Work order »
From the line containing "novembro 2025" through the last line, print the records exactly and nothing else.

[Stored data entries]
# # # #

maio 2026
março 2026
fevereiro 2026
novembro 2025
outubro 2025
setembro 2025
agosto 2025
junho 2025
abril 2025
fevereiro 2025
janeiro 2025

# # # #

Response to this task »
novembro 2025
outubro 2025
setembro 2025
agosto 2025
junho 2025
abril 2025
fevereiro 2025
janeiro 2025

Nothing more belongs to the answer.